Summing $n$ numbers so that they equal $0 \mod{n}$

Question

Let $A_n=\{(a_1,a_2,\dots,a_n) :\sum_{i=1}^na_i=0\mod{n}\}$, where $a_i\in[n-1]$. How many elements are in $A_n$? My initial attempt was a stars-and-bars argument.

For example, let $n=4$. Then we need to consider $4k$ stars ($k\in\mathbb{N}$) and $3$ bars.

If $k=1$, then there is only one way, namely $*|*|*|*$, giving $1+1+1+1$.

If $k\geq2$, we need the restriction that there may be no more than $3$ starts between any $2$ bars. I'm not sure how to account for this restriction.

Note that I consider different orderings of the sum as different summations, e.g. $1+2+3+2$ is different than $2+3+2+1$. However, a summation such as $2+2+1+3$, is the same as $2+2+1+3$ (the $2$s being switched).

Answer 1

You can reduce this to several computations where we count compositions with a bound on sizes of parts. See this previous Question and its related posts for ways to do these computations.

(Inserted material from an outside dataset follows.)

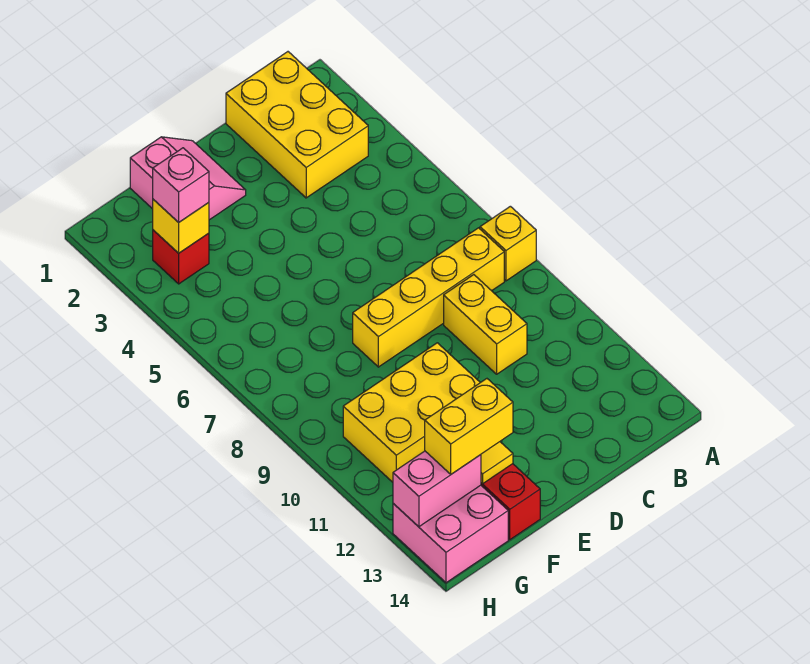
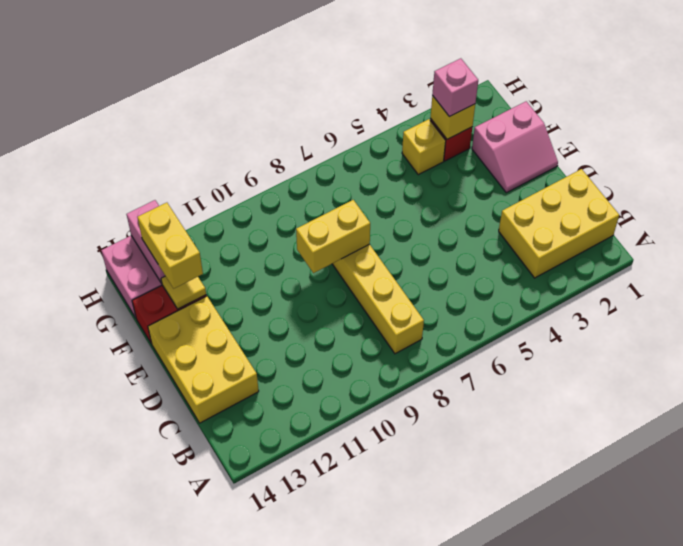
yellow 1x1 brick [480,206,536,281] -> yellow 1x1 brick moved to [402,119,446,175]
yellow 1x2 brick [444,275,527,374] -> yellow 1x2 brick moved to [296,200,370,273]
yellow 2x3 brick [343,343,480,482] -> yellow 2x3 brick moved to [148,296,259,423]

Their asymptotics have been explored in this paper.

If $\sum_{i=1}^n a_i \equiv 0 \bmod{n}$, with each $1\le a_i \le n-1$, then the sum is a positive multiple of $n$, but not more than $(n-1)n$. Two selections of $a_i$ are clearly distinct if they give sums with distinct multiples of $n$.

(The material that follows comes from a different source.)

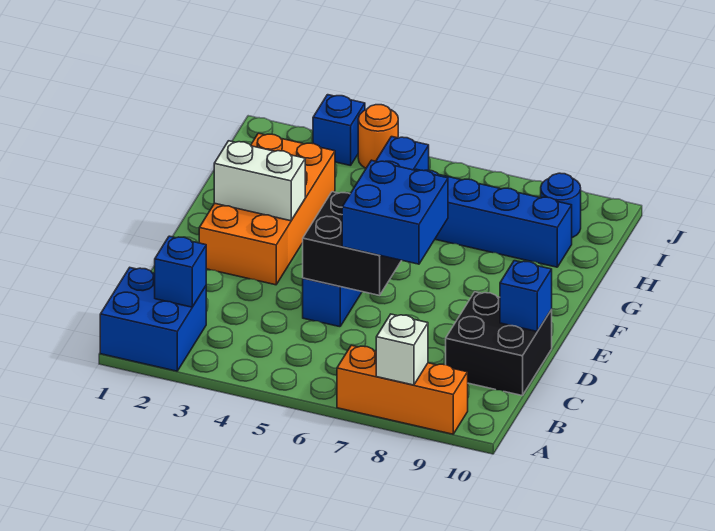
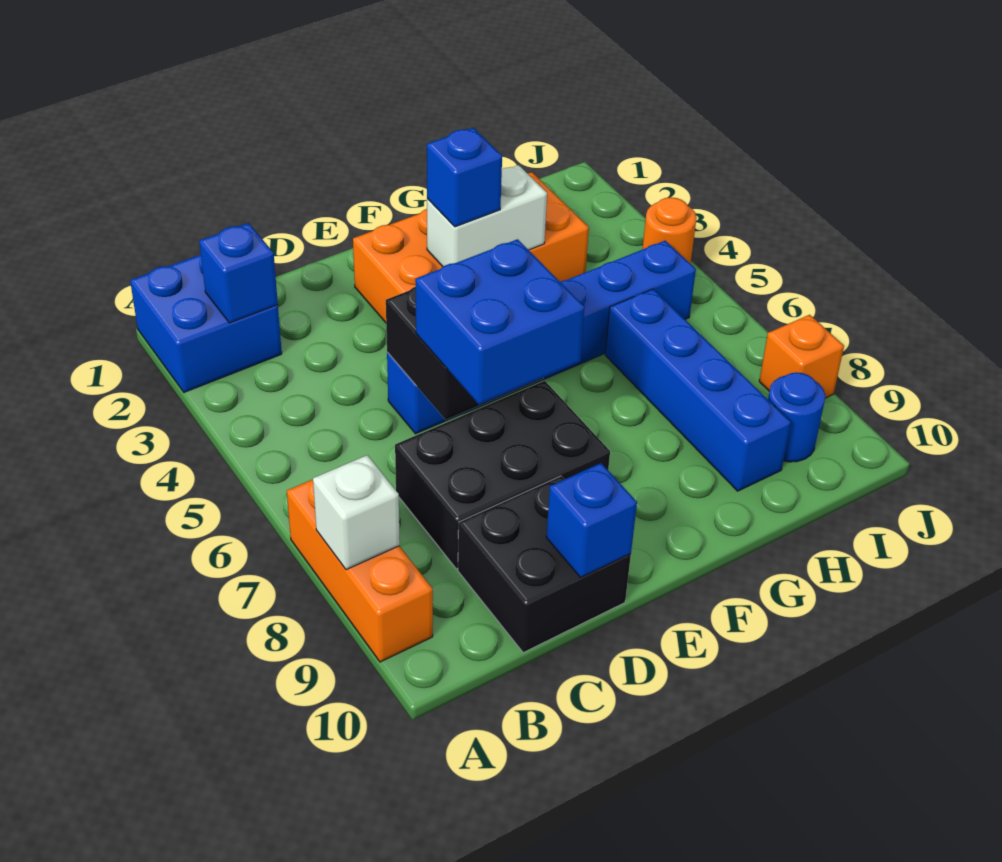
none -> black 2x3 brick [395,381,610,569]
white 1x2 brick [214,141,305,221] -> white 1x2 brick turned to [427,165,547,267]
blue 1x1 brick [313,95,365,166] -> blue 1x1 brick moved to [427,128,502,227]
none -> orange 1x1 brick [759,315,844,398]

So for each $k=1,\ldots,n-1$, we should count the compositions of $kn$ with parts less than $n$. Adding these together gives the count sought by this Question.

The number of such computations can be cut roughly in half by the observation that $\sum_{i=1}^n a_i = kn$ is an admissible composition of $kn$ if and only if $\sum_{i=1}^n (n-a_i) = (n-k)n$ is an admissible composition of $(n-k)n$. This means we only need to work out the counts for $k=1,\ldots,\lfloor (n-1)/2 \rfloor$, because the remaining counts have equivalence with these by the symmetry just explained.